■ Exercise ■
Look below for the line that contains "Figure 5. Flight", then copy it and each following line to the end of the records, minus any pictures.

■ Source records ■
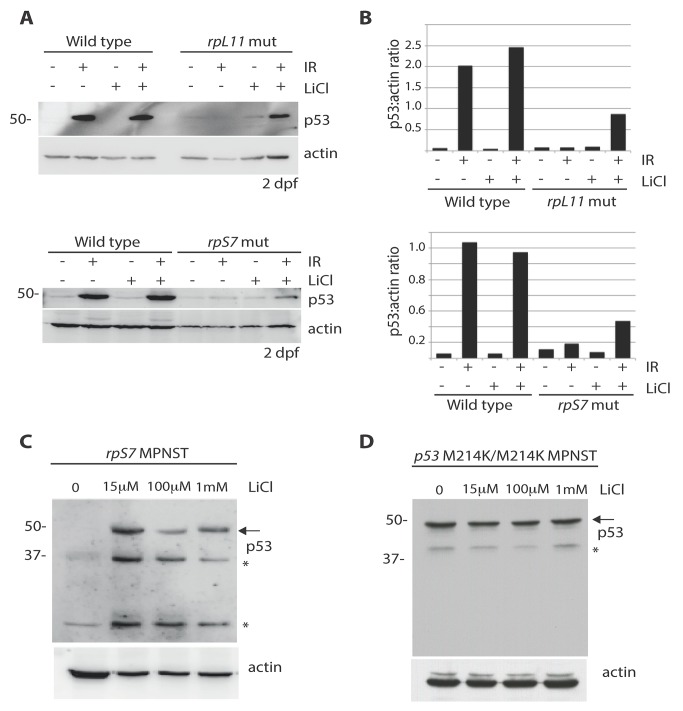
Lithium chloride restores p53 stabilization in RP mutant embryos and tumor cells.
A) Western blot analysis of p53 levels in 2 dpf wild type, rpS7, or rpL11 mutant embryos either untreated or exposed to 25 Gy ionizing radiation followed by the addition of 100μM LiCl. Note the partial rescue of p53 stabilization in the RP mutant embryos when exposed to LiCl after IR. B) Quantification of the p53:actin ratio of the western blots from (A). C) Western blot analysis of p53 levels in rpS7 MPNST tumor cells untreated or incubated with varying concentrations of LiCl. D) Western blot analysis of p53 levels in p53
M214K/M214K MPNST tumor cells untreated or incubated with varying concentrations of LiCl. * indicates either a p53-specific isoform or a degradation product.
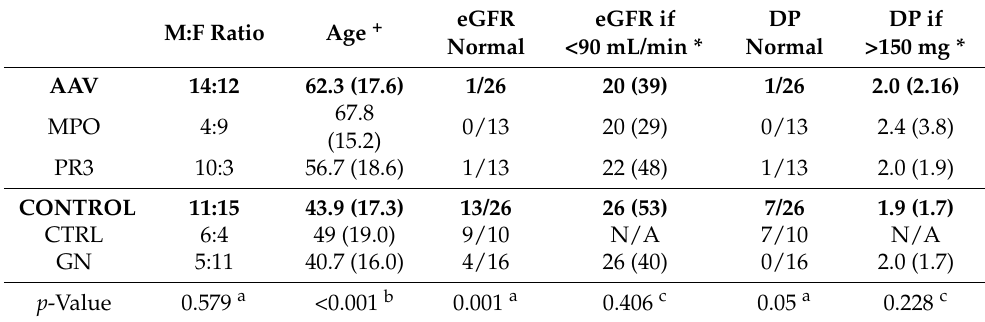
Table 2. Demographic and clinical characteristics of patients and controls by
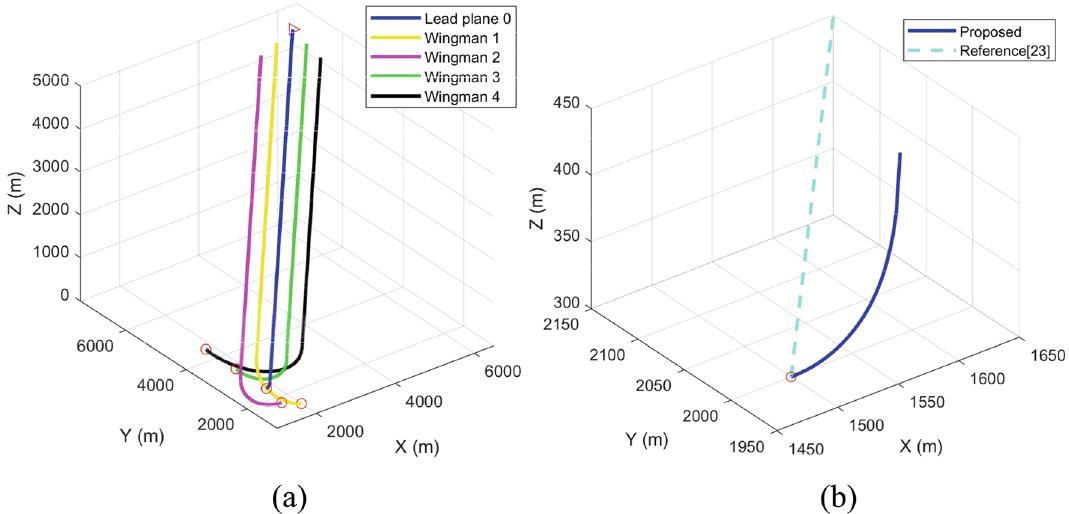
Figure 5. Flight trajectory planning results of the UAV formation flight ( a ) The whole path of the formation; ( b ) The path of the lead plane near the starting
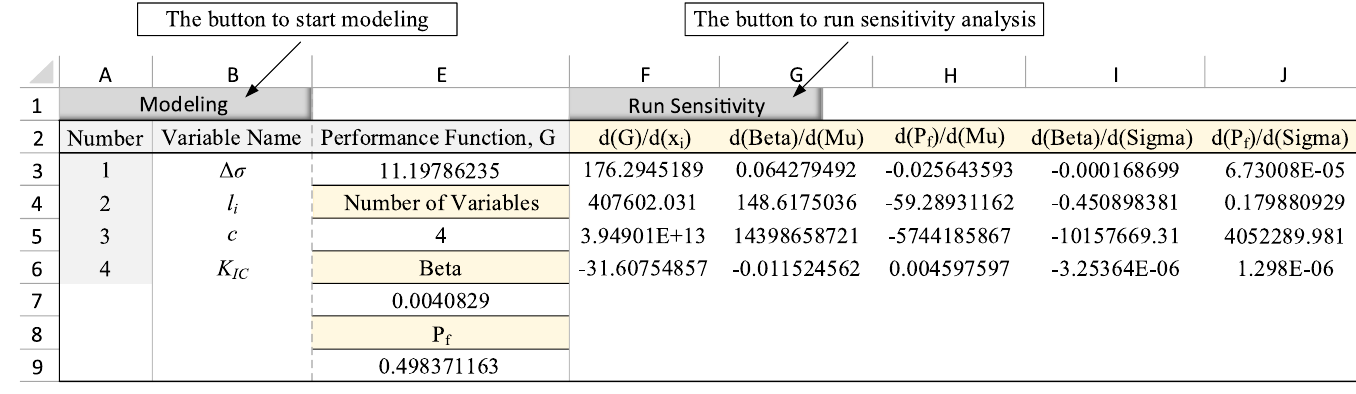
Fig 6. The output table in the spreadsheet for the example 2.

■ Solution to this exercise ■
Figure 5. Flight trajectory planning results of the UAV formation flight ( a ) The whole path of the formation; ( b ) The path of the lead plane near the starting
Fig 6. The output table in the spreadsheet for the example 2.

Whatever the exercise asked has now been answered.